### What the exercise asks:
Only one stretch of the listing below is wanted. Begin at the line that has "right elbow: (658, 349, -4)", stop after the line that has "left ankle: (848, 568, 8)", and repeat every line in between exactly.

### Raw data:

Content starts

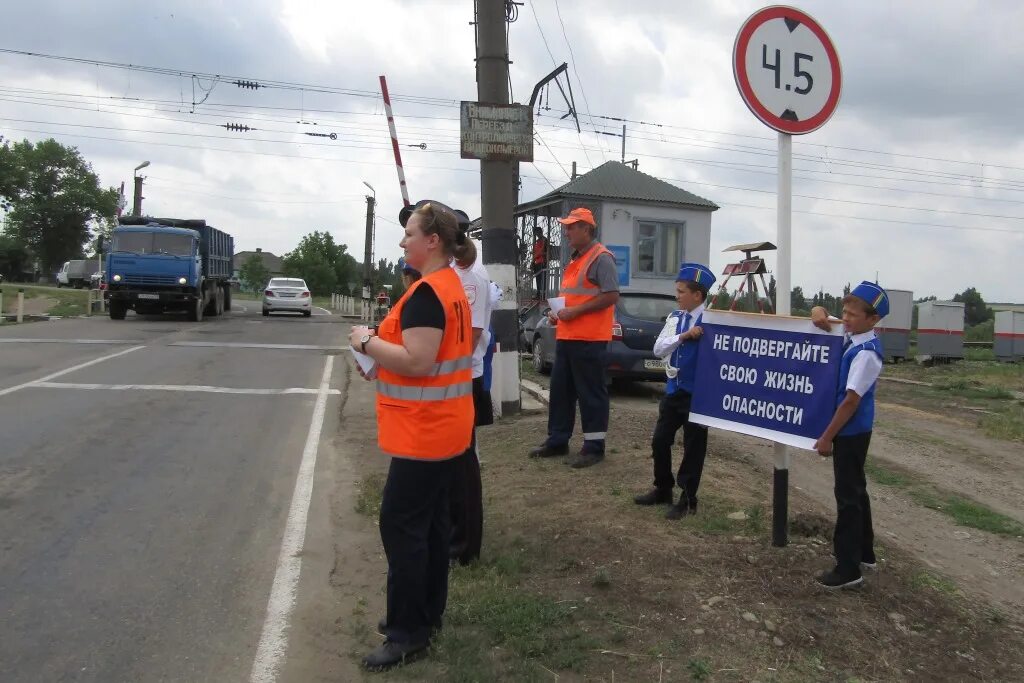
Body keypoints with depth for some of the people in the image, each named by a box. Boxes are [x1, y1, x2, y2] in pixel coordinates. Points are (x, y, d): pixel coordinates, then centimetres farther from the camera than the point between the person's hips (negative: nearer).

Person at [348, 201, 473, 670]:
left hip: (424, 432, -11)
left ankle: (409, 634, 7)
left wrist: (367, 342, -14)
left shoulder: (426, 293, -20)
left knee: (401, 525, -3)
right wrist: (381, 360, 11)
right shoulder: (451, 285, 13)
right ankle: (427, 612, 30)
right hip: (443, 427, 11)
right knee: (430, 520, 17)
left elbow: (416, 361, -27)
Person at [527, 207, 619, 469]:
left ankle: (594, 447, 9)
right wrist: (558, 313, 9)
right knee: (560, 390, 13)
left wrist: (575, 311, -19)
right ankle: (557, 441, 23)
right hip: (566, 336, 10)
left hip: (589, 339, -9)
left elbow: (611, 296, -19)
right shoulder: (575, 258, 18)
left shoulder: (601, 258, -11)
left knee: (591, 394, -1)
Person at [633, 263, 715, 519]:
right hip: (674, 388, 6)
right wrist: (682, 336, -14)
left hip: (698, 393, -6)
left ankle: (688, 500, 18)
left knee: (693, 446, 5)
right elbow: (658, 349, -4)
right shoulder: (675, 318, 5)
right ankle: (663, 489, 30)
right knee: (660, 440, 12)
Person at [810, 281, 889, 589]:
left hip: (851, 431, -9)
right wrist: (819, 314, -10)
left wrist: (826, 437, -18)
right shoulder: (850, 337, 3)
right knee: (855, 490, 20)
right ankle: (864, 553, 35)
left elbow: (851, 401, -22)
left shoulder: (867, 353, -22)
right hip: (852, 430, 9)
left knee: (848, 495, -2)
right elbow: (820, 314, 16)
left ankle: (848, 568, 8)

Content ends
Content starts

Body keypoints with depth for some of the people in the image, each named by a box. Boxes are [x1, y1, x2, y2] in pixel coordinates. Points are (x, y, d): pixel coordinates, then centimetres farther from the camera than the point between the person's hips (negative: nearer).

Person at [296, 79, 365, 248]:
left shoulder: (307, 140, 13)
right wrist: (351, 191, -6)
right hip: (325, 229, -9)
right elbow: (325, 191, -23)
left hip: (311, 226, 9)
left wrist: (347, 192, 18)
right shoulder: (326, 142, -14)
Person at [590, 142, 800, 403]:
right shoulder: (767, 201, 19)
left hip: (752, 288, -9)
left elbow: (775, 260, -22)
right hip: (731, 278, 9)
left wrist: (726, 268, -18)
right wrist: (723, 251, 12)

Content ends

### Problem solution:
right elbow: (658, 349, -4)
right shoulder: (675, 318, 5)
right ankle: (663, 489, 30)
right knee: (660, 440, 12)
Person at [810, 281, 889, 589]:
left hip: (851, 431, -9)
right wrist: (819, 314, -10)
left wrist: (826, 437, -18)
right shoulder: (850, 337, 3)
right knee: (855, 490, 20)
right ankle: (864, 553, 35)
left elbow: (851, 401, -22)
left shoulder: (867, 353, -22)
right hip: (852, 430, 9)
left knee: (848, 495, -2)
right elbow: (820, 314, 16)
left ankle: (848, 568, 8)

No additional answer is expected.